I know I can get around the 4 GB 32-bit addressability limit by using multiple threads with a -s tag on initialization of the q process, but I'm not sure how apply that to an rdb, where the only function generating data is upd:insert.

Is it possible to allocate memory from other threads manually?


Solution

  • As far as I'm aware, you can't just use threads as an extra source of memory to store RDB data. (they do have their own heaps but the workings are all under the covers and not exposed enough for you to hijack them). Threads are designed for parallelizing functions/queries on read-only data.

    A couple of thoughts:

    1) You could create an architecture whereby you have multiple RDBs each subscribing to a subset of tables:

    RDB1 - subscribes to table1

    RDB2 - subscribes to table2, table3

    RDB3 - subscribes to table4

    Then you create a gateway process which is connected to each RDB. The gateway should determine which table you're trying to query and route the query to the relevant RDB.

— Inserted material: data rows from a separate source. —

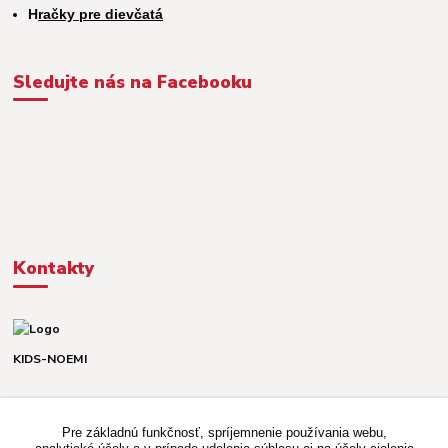
H
račky pre dievčatá
Sledujte nás na Facebooku
Kontakty
KIDS-NOEMI
Dávid alebo Martina
TEL. +421 903 920 831
Pre základnú funkčnosť, spríjemnenie používania webu,
(Po-Pia, 8-16 hod.)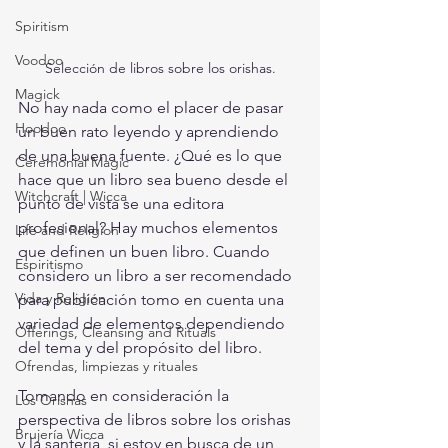
Spiritism
Voodoo
Selección de libros sobre los orishas.
Magick
No hay nada como el placer de pasar 
Hoodoo
un buen rato leyendo y aprendiendo 
de una buena fuente. ¿Qué es lo que 
Ceremonial Magic
hace que un libro sea bueno desde el 
Witchcraft | Wicca
punto de vista se una editora 
profesional? Hay muchos elementos 
Life and Religion
que definen un buen libro. Cuando 
Espiritismo
considero un libro a ser recomendado 
Vida y Religión
para publicación tomo en cuenta una 
variedad de elementos dependiendo 
Offerings, Cleansing and Rituals
del tema y del propósito del libro. 
Ofrendas, limpiezas y rituales
Tomando en consideración la 
Los Orishas
perspectiva de libros sobre los orishas 
Brujería Wicca
y la santería, si estoy en busca de un 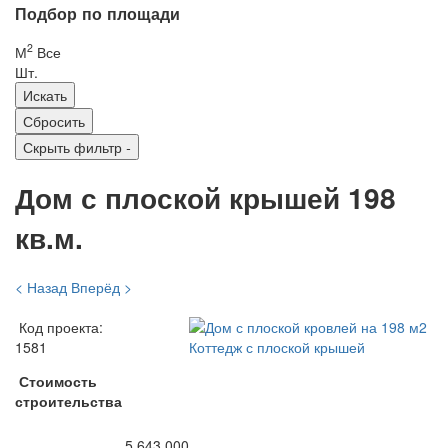
Подбор по площади
2
М
Все
Шт.
Скрыть фильтр
-
Дом с плоской крышей 198
кв.м.
< Назад
Вперёд >
Код проекта:
1581
Стоимость
строительства
5 643 000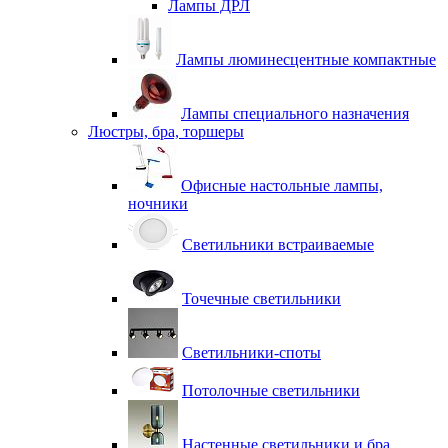
Лампы ДРЛ
Лампы люминесцентные компактные
Лампы специального назначения
Люстры, бра, торшеры
Офисные настольные лампы,
ночники
Светильники встраиваемые
Точечные светильники
Светильники-споты
Потолочные светильники
Настенные светильники и бра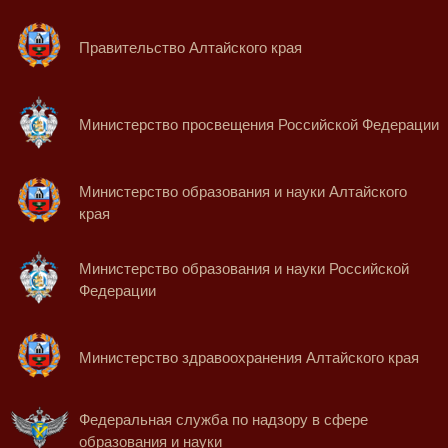
Правительство Алтайского края
Министерство просвещения Российской Федерации
Министерство образования и науки Алтайского
края
Министерство образования и науки Российской
Федерации
Министерство здравоохранения Алтайского края
Федеральная служба по надзору в сфере
образования и науки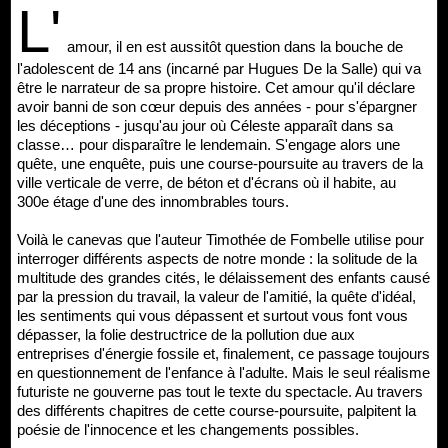
L'
amour, il en est aussitôt question dans la bouche de
l'adolescent de 14 ans (incarné par Hugues De la Salle) qui va
être le narrateur de sa propre histoire. Cet amour qu'il déclare
avoir banni de son cœur depuis des années - pour s'épargner
les déceptions - jusqu'au jour où Céleste apparaît dans sa
classe… pour disparaître le lendemain. S'engage alors une
quête, une enquête, puis une course-poursuite au travers de la
ville verticale de verre, de béton et d'écrans où il habite, au
300e étage d'une des innombrables tours.
Voilà le canevas que l'auteur Timothée de Fombelle utilise pour
interroger différents aspects de notre monde : la solitude de la
multitude des grandes cités, le délaissement des enfants causé
par la pression du travail, la valeur de l'amitié, la quête d'idéal,
les sentiments qui vous dépassent et surtout vous font vous
dépasser, la folie destructrice de la pollution due aux
entreprises d'énergie fossile et, finalement, ce passage toujours
en questionnement de l'enfance à l'adulte. Mais le seul réalisme
futuriste ne gouverne pas tout le texte du spectacle. Au travers
des différents chapitres de cette course-poursuite, palpitent la
poésie de l'innocence et les changements possibles.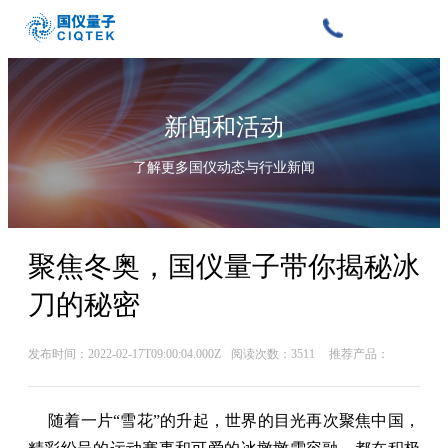
新闻和活动
了解更多国仪动态与行业新闻
聚焦冬奥，国仪量子带你揭秘冰
刀的秘密
发布时间：2022-02-17T09:00:04.000Z
阅读次数：3511
推荐产品：
随着一片
“雪花”的升起，世界的目光再次聚焦中国，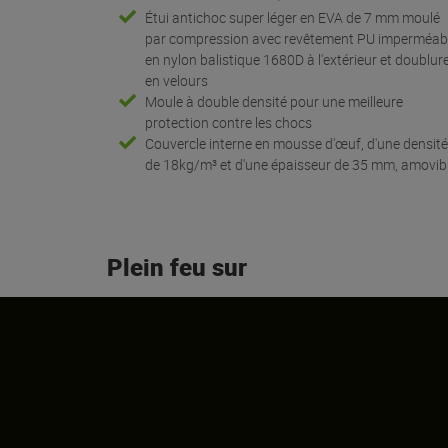
Étui antichoc super léger en EVA de 7 mm moulé
par compression avec revêtement PU imperméab
en nylon balistique 1680D à l'extérieur et doublur
en velours
Moule à double densité pour une meilleure
protection contre les chocs
Couvercle interne en mousse d'œuf, d'une densit
de 18kg/m³ et d'une épaisseur de 35 mm, amovibl
Plein feu sur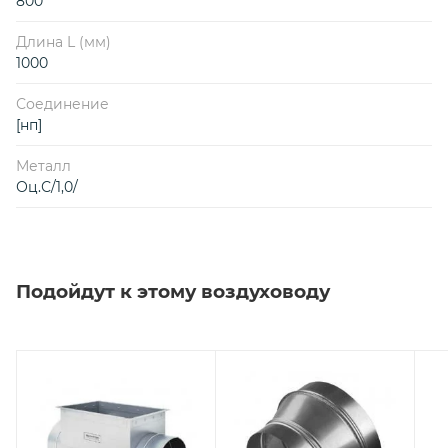
800
Длина L (мм)
1000
Соединение
[нп]
Металл
Оц.С/1,0/
Подойдут к этому воздуховоду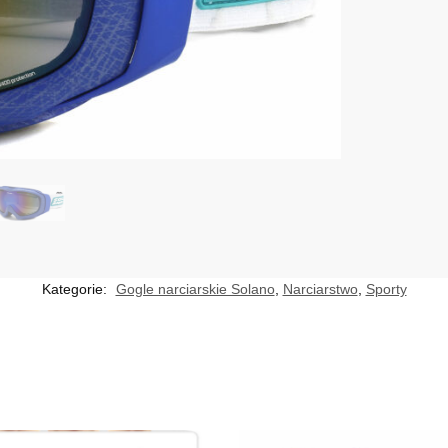
Kategorie:
Gogle narciarskie Solano
,
Narciarstwo
,
Sporty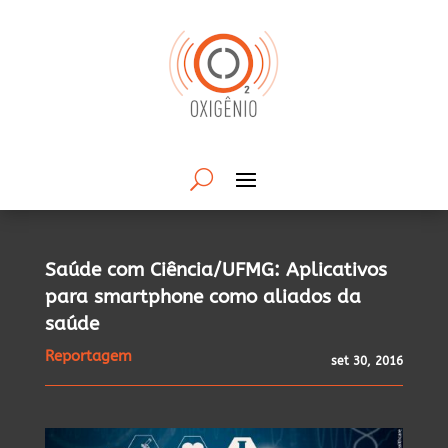
Saúde com Ciência/UFMG: Aplicativos
para smartphone como aliados da
saúde
Reportagem
set 30, 2016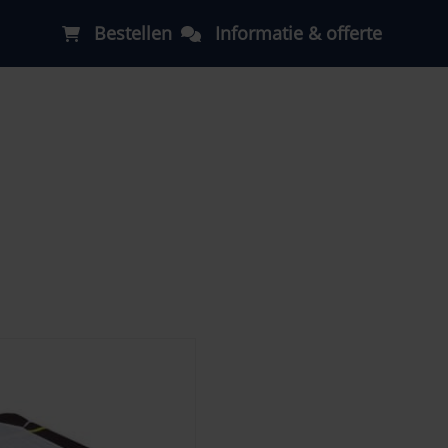
Bestellen
Informatie & offerte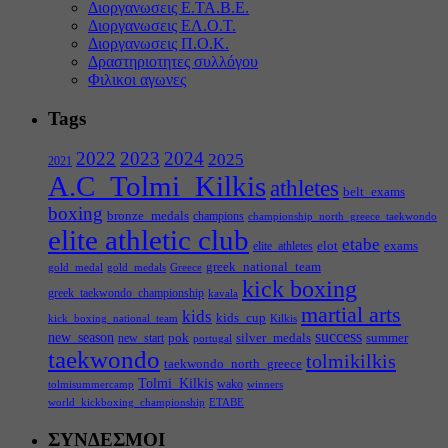
Διοργανωσεις Ε.ΤΑ.Β.Ε.
Διοργανωσεις ΕΛ.Ο.Τ.
Διοργανωσεις Π.Ο.Κ.
Δραστηριοτητες συλλόγου
Φιλικοι αγωνες
Tags
2022
2023
2024
2025
2021
A.C_Tolmi_Kilkis
athletes
belt_exams
boxing
bronze_medals
champions
championship_north_greece_taekwondo
elite athletic club
etabe
elot
exams
elite_athletes
greek_national_team
gold_medal
gold_medals
Greece
kick boxing
greek_taekwondo_championship
kavala
martial arts
kids
kids_cup
kick_boxing_national_team
Kilkis
success
new_season
pok
silver_medals
summer
new_start
portugal
taekwondo
tolmikilkis
taekwondo_north_greece
Tolmi_Kilkis
wako
tolmisummercamp
winners
world_kickboxing_championship
ΕΤΑΒΕ
ΣΥΝΔΕΣΜΟΙ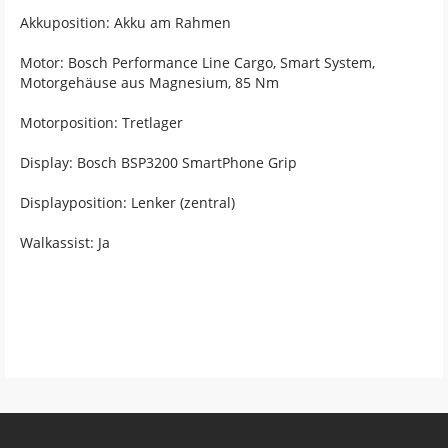
Akkuposition: Akku am Rahmen
Motor: Bosch Performance Line Cargo, Smart System,
Motorgehäuse aus Magnesium, 85 Nm
Motorposition: Tretlager
Display: Bosch BSP3200 SmartPhone Grip
Displayposition: Lenker (zentral)
Walkassist: Ja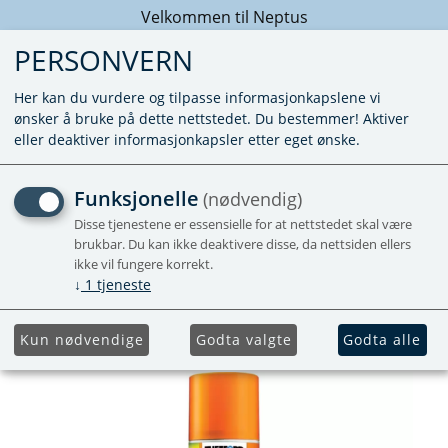
Velkommen til Neptus
PERSONVERN
Her kan du vurdere og tilpasse informasjonkapslene vi
ønsker å bruke på dette nettstedet. Du bestemmer! Aktiver
eller deaktiver informasjonkapsler etter eget ønske.
SEAL LUBRICANT
Funksjonelle
(nødvendig)
SMØREMIDDDEL 200 ML
Disse tjenestene er essensielle for at nettstedet skal være
brukbar. Du kan ikke deaktivere disse, da nettsiden ellers
ikke vil fungere korrekt.
Populær
↓
1
tjeneste
Kun nødvendige
Godta valgte
Godta alle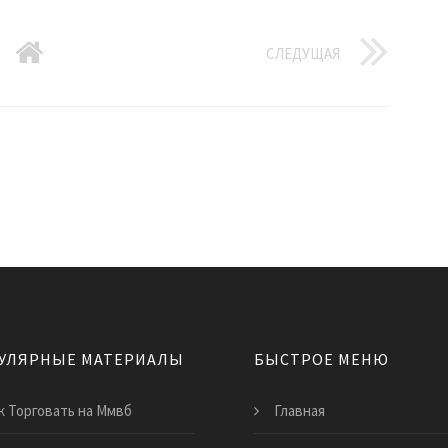
СЛЕДУЩАЯ
УЛЯРНЫЕ МАТЕРИАЛЫ
БЫСТРОЕ МЕНЮ
к Торговать на Ммвб
Главная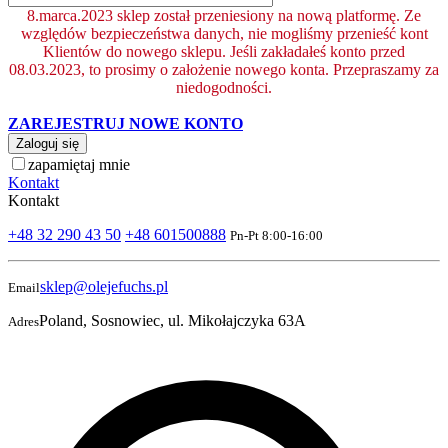
8.marca.2023 sklep został przeniesiony na nową platformę. Ze
względów bezpieczeństwa danych, nie mogliśmy przenieść kont
Klientów do nowego sklepu. Jeśli zakładałeś konto przed
08.03.2023, to prosimy o założenie nowego konta. Przepraszamy za
niedogodności.
ZAREJESTRUJ NOWE KONTO
Zaloguj się
zapamiętaj mnie
Kontakt
Kontakt
+48 32 290 43 50
+48 601500888
Pn-Pt 8:00-16:00
sklep@olejefuchs.pl
Email
Poland, Sosnowiec, ul. Mikołajczyka 63A
Adres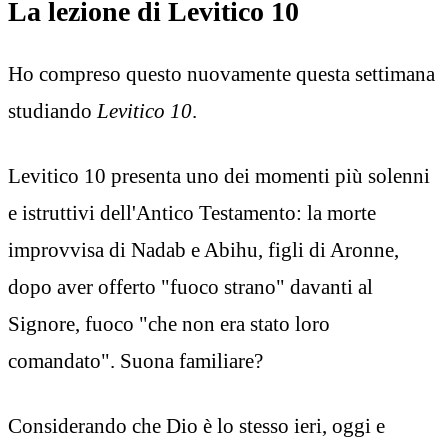
La lezione di Levitico 10
Ho compreso questo nuovamente questa settimana
studiando
Levitico 10
.
Levitico 10 presenta uno dei momenti più solenni
e istruttivi dell'Antico Testamento: la morte
improvvisa di Nadab e Abihu, figli di Aronne,
dopo aver offerto "fuoco strano" davanti al
Signore, fuoco "che non era stato loro
comandato". Suona familiare?
Considerando che Dio è lo stesso ieri, oggi e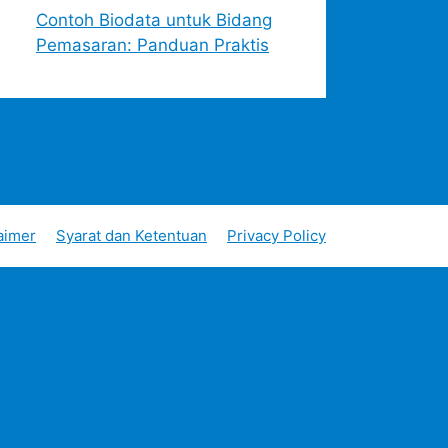
Contoh Biodata untuk Bidang
Pemasaran: Panduan Praktis
aimer
Syarat dan Ketentuan
Privacy Policy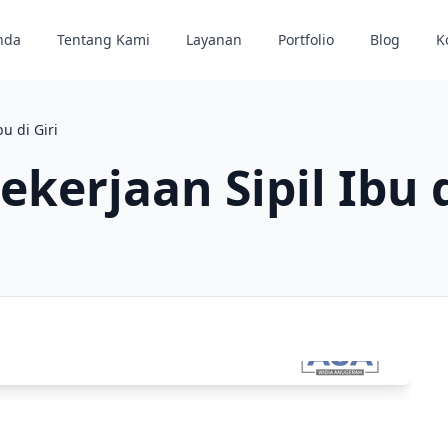
nda
Tentang Kami
Layanan
Portfolio
Blog
K
u di Giri
kerjaan Sipil Ibu d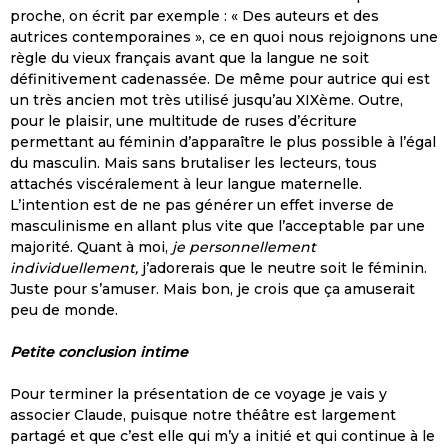
proche, on écrit par exemple : « Des auteurs et des
autrices contemporaines », ce en quoi nous rejoignons une
règle du vieux français avant que la langue ne soit
définitivement cadenassée. De même pour autrice qui est
un très ancien mot très utilisé jusqu’au XIXème. Outre,
pour le plaisir, une multitude de ruses d’écriture
permettant au féminin d’apparaître le plus possible à l’égal
du masculin. Mais sans brutaliser les lecteurs, tous
attachés viscéralement à leur langue maternelle.
L’intention est de ne pas générer un effet inverse de
masculinisme en allant plus vite que l’acceptable par une
majorité. Quant à moi,
je personnellement
individuellement,
j’adorerais que le neutre soit le féminin.
Juste pour s’amuser. Mais bon, je crois que ça amuserait
peu de monde.
Petite conclusion intime
Pour terminer la présentation de ce voyage je vais y
associer Claude, puisque notre théâtre est largement
partagé et que c’est elle qui m’y a initié et qui continue à le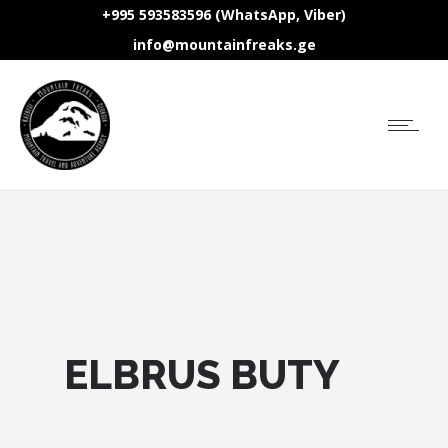
+995 593583596 (WhatsApp, Viber)
info@mountainfreaks.ge
ELBRUS BUTY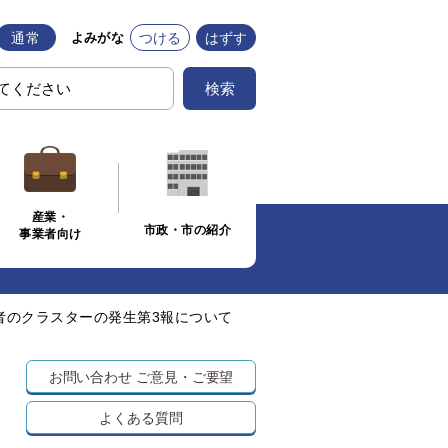
通常
つける
はずす
よみがな
検索
産業・
市政・市の紹介
事業者向け
者のクラスターの発生第3報について
お問い合わせ
ご意見・ご要望
よくある質問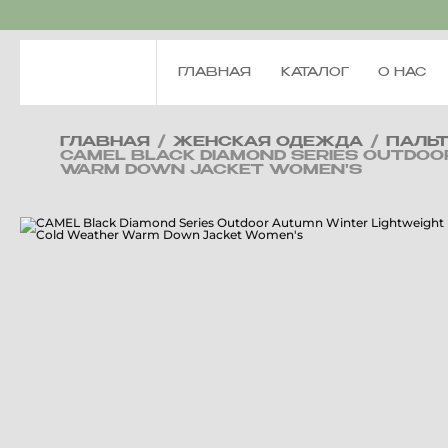
ГЛАВНАЯ
КАТАЛОГ
О НАС
ГЛАВНАЯ
/
ЖЕНСКАЯ ОДЕЖДА
/
ПАЛЬ
CAMEL BLACK DIAMOND SERIES OUTDOOR
WARM DOWN JACKET WOMEN'S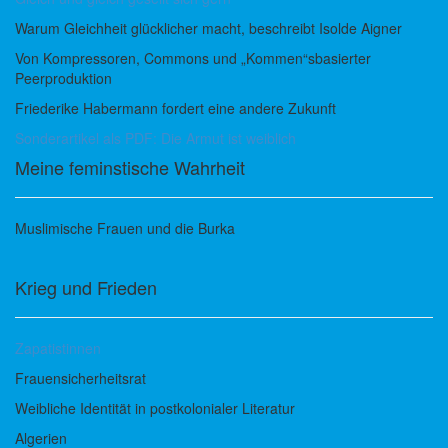
Warum Gleichheit glücklicher macht, beschreibt Isolde Aigner
Von Kompressoren, Commons und „Kommen“sbasierter
Peerproduktion
Friederike Habermann fordert eine andere Zukunft
Sonderartikel als PDF: Die Armut ist weiblich
Meine feminstische Wahrheit
Muslimische Frauen und die Burka
Krieg und Frieden
Zapatistinnen
Frauensicherheitsrat
Weibliche Identität in postkolonialer Literatur
Algerien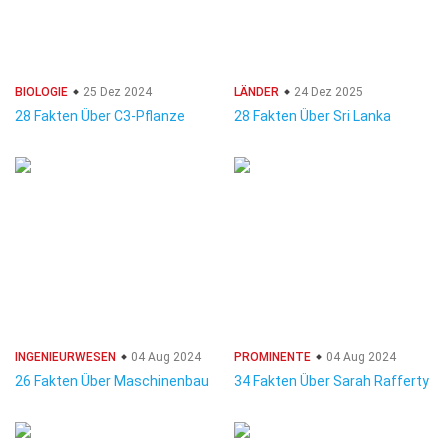
BIOLOGIE
25 Dez 2024
LÄNDER
24 Dez 2025
28 Fakten Über C3-Pflanze
28 Fakten Über Sri Lanka
INGENIEURWESEN
04 Aug 2024
PROMINENTE
04 Aug 2024
26 Fakten Über Maschinenbau
34 Fakten Über Sarah Rafferty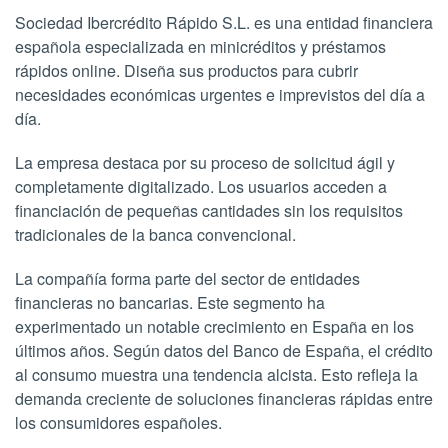
Sociedad Ibercrédito Rápido S.L. es una entidad financiera
española especializada en minicréditos y préstamos
rápidos online. Diseña sus productos para cubrir
necesidades económicas urgentes e imprevistos del día a
día.
La empresa destaca por su proceso de solicitud ágil y
completamente digitalizado. Los usuarios acceden a
financiación de pequeñas cantidades sin los requisitos
tradicionales de la banca convencional.
La compañía forma parte del sector de entidades
financieras no bancarias. Este segmento ha
experimentado un notable crecimiento en España en los
últimos años. Según datos del Banco de España, el crédito
al consumo muestra una tendencia alcista. Esto refleja la
demanda creciente de soluciones financieras rápidas entre
los consumidores españoles.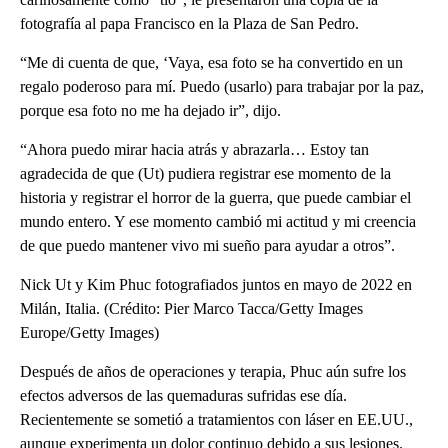
fotografía al papa Francisco en la Plaza de San Pedro.
“Me di cuenta de que, ‘Vaya, esa foto se ha convertido en un
regalo poderoso para mí. Puedo (usarlo) para trabajar por la paz,
porque esa foto no me ha dejado ir”, dijo.
“Ahora puedo mirar hacia atrás y abrazarla… Estoy tan
agradecida de que (Ut) pudiera registrar ese momento de la
historia y registrar el horror de la guerra, que puede cambiar el
mundo entero. Y ese momento cambió mi actitud y mi creencia
de que puedo mantener vivo mi sueño para ayudar a otros”.
Nick Ut y Kim Phuc fotografiados juntos en mayo de 2022 en
Milán, Italia. (Crédito: Pier Marco Tacca/Getty Images
Europe/Getty Images)
Después de años de operaciones y terapia, Phuc aún sufre los
efectos adversos de las quemaduras sufridas ese día.
Recientemente se sometió a tratamientos con láser en EE.UU.,
aunque experimenta un dolor continuo debido a sus lesiones.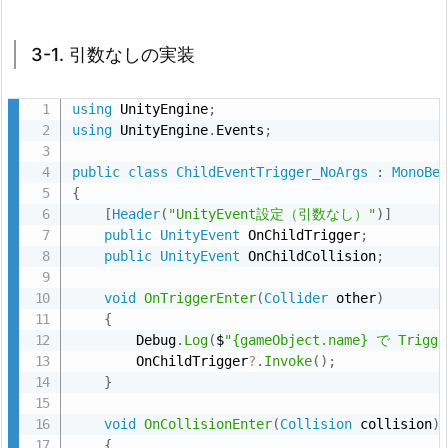
3-1. 引数なしの実装
using
 UnityEngine
;
using
 UnityEngine
.
Events
;
public
class
ChildEventTrigger_NoArgs
:
MonoBe
{
[
Header
(
"UnityEvent設定（引数なし）"
)
]
public
UnityEvent
 OnChildTrigger
;
public
UnityEvent
 OnChildCollision
;
void
OnTriggerEnter
(
Collider
 other
)
{
        Debug
.
Log
(
$
"{gameObject.name} で Trigg
        OnChildTrigger
?
.
Invoke
(
)
;
}
void
OnCollisionEnter
(
Collision
 collision
)
{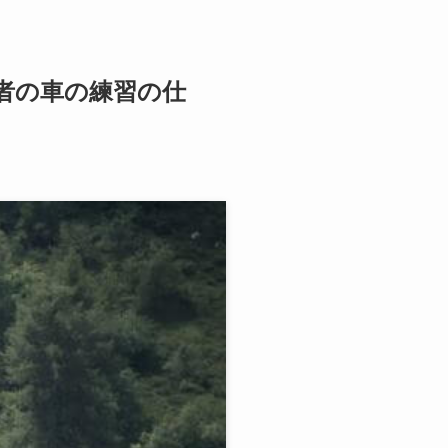
者の車の練習の仕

    2) If a single table (e.g. quote table) is still too big to be stored in a single 4gb process then you might have to think about splitting that table by ticker (i.e. RDB1a subscribes to quote table for tickers A-M while RDB1b subscribes to quote table for tickers N-Z). Then your gateway would have to be clever enough to know which tickers are being requested and route the query accordingly.

    3) If having an entire days worth of data in the RDB at all times is not actually needed (i.e you're only really using the RDB to save data to disk at end-of-day) then you should consider using the alt-RDB which saves to disk periodically and keeps a smaller amount of data in memory at any given time (http://code.kx.com/q/cookbook/w-q/)

    4) If you are serious about storing all data in memory at all times, and you are collecting full trade/quote data then the only clean way to achieve this is with a production licence.